How does std::execution::par_unseq handle remove

I have a case where I need to remove elements from a vector if they meet some criteria, which is determined by a function. The layout of my code looks like this:

  auto firstToErase = std::remove_if( myVec.begin(), myVec.end(), [&]( const Obj &obj) {
      return isEntryInvalid( obj );
    } );

  myVec.erase( firstToErase, myVec.end() );

This performs the erasure in two steps. One to identify which entries must be removed, another to actually remove them. The erasure cannot be done in parallel, but the identification of entries to be removed can. Conveniently, C 17 offers execution policies to do this. That looks like this:

  auto firstToErase = std::remove_if( std::execution::par_unseq, myVec.begin(), myVec.end(), [&]( const Obj &obj) {
      return isEntryInvalid( obj );
    } );

  myVec.erase( firstToErase, myVec.end() );

I have this already written, and they work fantastic. And par_unseq provides a roughly 5x performance improvement. However:

How does that remove_if operation work when std::execution::par_unseq is passed?

A naive approach I can think of would be to hand each std::thread its own std::unordered_set<int> that indicate the indices which need to be erased. Then, once all threads finish, join them together into one large set. (Though I'm not sure if that's compatible with what erase() takes.)

But the problem with that approach is that if many removals need to happen or if you're on a system with many threads, that final merge looks pretty ugly and would eat at the performance benefit. (At least in my experience with implementing a similar approach with std::unordered_map)

So clearly, that must not be what remove_if is doing!

How is this handled now? Is there a more clever solution GCC/Clang are using?

To clarify, I don't need a solution to a problem per-se. I already have working code. I just want to know how remove_if is working under the hood.

CodePudding user response：

What I would do was to have each worker thread do a sequential std::remove_if on a subrange of the given range, then std::move_backward the "live" portions of those ranges. This does mean each element is moved twice, but that's allowed.

As a sketch:

vector<subrange> subranges = /* divide [first, last) into thread_count sequential subranges */
vector<tuple<iterator, future<iterator>>> futures;
for (auto s : subranges) {
    futures.emplace_back(s.begin(), async(remove_if, s.begin(), s.end(), pred)); // or some other parallel evaluation
}
for (auto & [s_first, fut] : futures) {
     first = move_backward(s_first, fut.get(), first);
}
return first;

CodePudding user response：

Removing elements in parallel would end up in undefined results. You could separate the search from the removal instruction and wrap the removal in a std::mutex, but that would run the removals itself sequentially.

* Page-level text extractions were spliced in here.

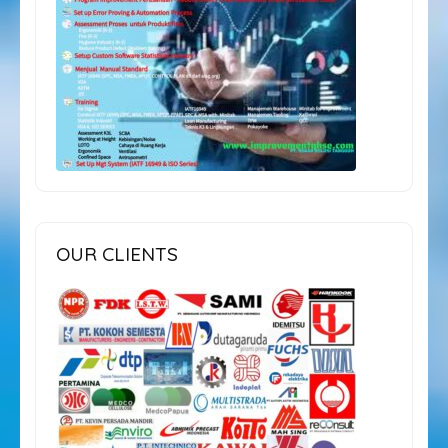
OUR CLIENTS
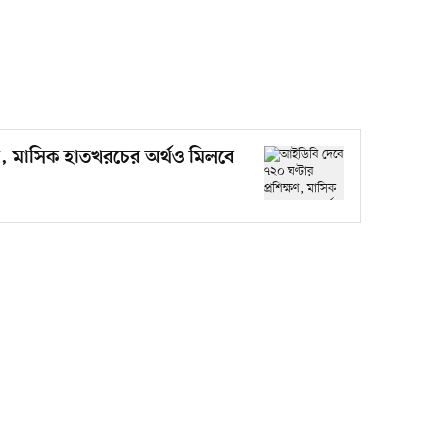
ষণ, মাসিক হাতখরচের অর্থও মিলবে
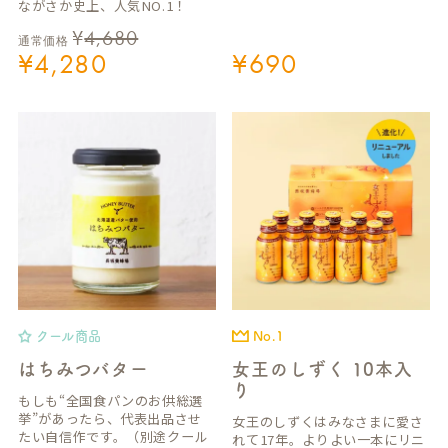
ながさか史上、人気NO.1！
¥
4,680
通常価格
¥
4,280
¥
690
クール商品
No.1
はちみつバター
女王のしずく 10本入
り
もしも“全国食パンのお供総選
挙”があったら、代表出品させ
女王のしずくはみなさまに愛さ
たい自信作です。（別途クール
れて17年。よりよい一本にリニ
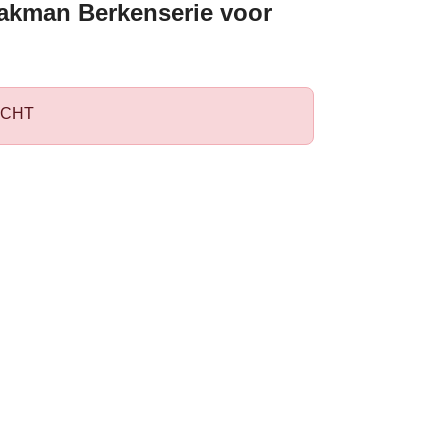
akman Berkenserie voor
CHT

std::remove_if catches that issue (and other stuff like data races) like this: The implementation of a parallel std::remove_if splits the work to chunks of the array per thread sequentially. Let's assume our vector is 100 elements large and we have 10 threads. Thread 1 runs sequentialy from 0 to 9, thread 2 runs from 10 to 19, ... When this is done all partial results are merged.

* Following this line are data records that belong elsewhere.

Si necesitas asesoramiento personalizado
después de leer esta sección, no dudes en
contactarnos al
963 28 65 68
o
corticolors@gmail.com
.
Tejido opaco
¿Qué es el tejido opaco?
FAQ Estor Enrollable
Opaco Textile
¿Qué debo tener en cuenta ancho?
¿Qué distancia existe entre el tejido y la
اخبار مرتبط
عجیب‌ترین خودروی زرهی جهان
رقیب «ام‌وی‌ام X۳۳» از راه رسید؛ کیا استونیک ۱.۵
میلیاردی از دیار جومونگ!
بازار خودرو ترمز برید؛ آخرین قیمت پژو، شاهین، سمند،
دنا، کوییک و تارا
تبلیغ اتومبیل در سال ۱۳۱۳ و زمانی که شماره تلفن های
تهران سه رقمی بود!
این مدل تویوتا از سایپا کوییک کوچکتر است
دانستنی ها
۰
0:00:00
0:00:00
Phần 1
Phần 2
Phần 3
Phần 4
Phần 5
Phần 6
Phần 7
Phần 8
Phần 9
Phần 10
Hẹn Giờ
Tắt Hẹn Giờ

The important part (MSVC implementation) looks like this

_TRY_BEGIN
_Static_partitioned_remove_if2 _Operation{_Hw_threads, _Count, _UFirst, _Pass_fn(_Pred)};
_Run_chunked_parallel_work(_Hw_threads, _Operation);
_Seek_wrapped(_First, _Operation._Results);
return _First;
_CATCH(const _Parallelism_resources_exhausted&)
// fall through to serial case below
_CATCH_END

Instead I recommend to perform a parallel sort like std::sort(std::execution::par_unseq, ...); by predicate (your if condition) to move all items to be removed to the end. Then reduce the length using std::vector::resize to the index of the first element matching your criteria. In parallel scenarios having numeric data you might want to use Radix sort.